The Skeleton Cupboard:
The making of a clinical psychologist
By Tanya Byron
Published by Macmillan, May 2014
Tanya Byron is a well-known British clinical psychologist who has appeared on many tv shows about child psychology and problems with children. In her 20+ years of clinical practice, she has met people of all ages with all sorts of mental health issues and problems, and it is her early training placements covering the period 1989 - 1992 which are the focus of this book. In many respects she was thrown in the deep end, sometimes feeling only remotely supported by her clinical supervisors and basically left to learn how to put her theoretical knowledge into practice and actually help her patients.
The fact that she was so often able to do so in cases involving familial sexual abuse, transgender issues, sexual dysfunction issues, families struggling to come to terms with the impending death of sons from AIDS, anorexia and dementia amongst many others is a testament to her own resiliency of spirit, determination and patience. Not everyone can be helped and not everyone actually wants to be helped, however. Dealing with such heart-rending and often tragic circumstances is draining and learning a certain degree of detachment from the clientele is a skill which is necessary but very difficult to learn, as this brutally honest memoir demonstrates. The cases she describes are vividly portrayed and her own thoughts and feelings about her experiences are laid bare for the reader, as are some distressing yet formative experiences from her own life. As a young clinician, she struggled to avoid allowing her work experiences to overwhelm her through maintaining her network of close friends, but on occasions her own immaturity and "nit-picking" of her supervisors did, I must admit, irk me a little.

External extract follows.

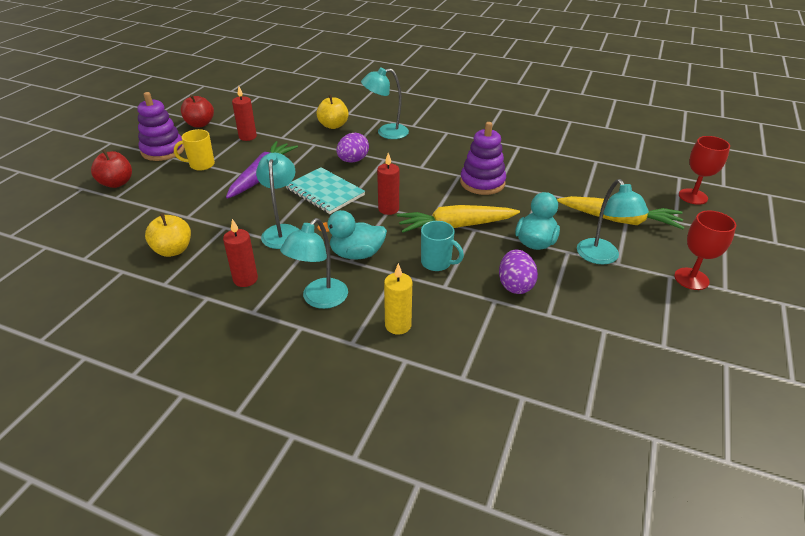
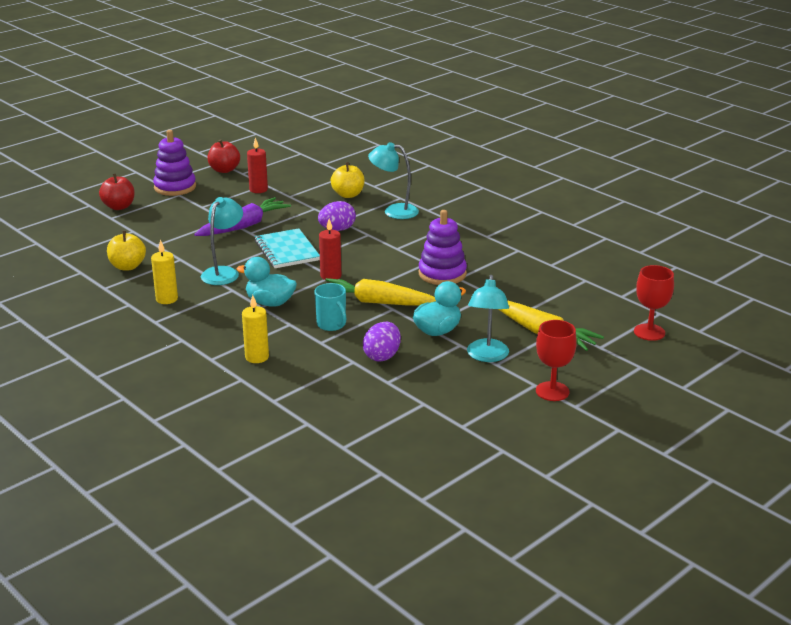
camera: 25 degrees right, 10 degrees down
yellow mug [174,129,215,171] -> none
red candle [223,219,258,287] -> yellow candle [151,240,178,304]
turquoise lamp [280,218,348,309] -> none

Many stories of tragedy and abuse are written by the person who suffered; this is the only book I can recall which has actually been written solely from the therapist's point of view. I am sure that both clinical training placements and supervisory support have changed in the intervening years, but this remains a remarkable look at this period in Professor Byron's career, and the cases she describes will stay with me for a long, long time. Individuals described have of necessity been thoroughly anonymised, amalgamated and details changed to protect confidentiality, by the way, as I would expect in a book of this nature.
Not an easy read, and in places incredibly distressing, but a worthwhile one nevertheless for anyone with an interest in mental health issues.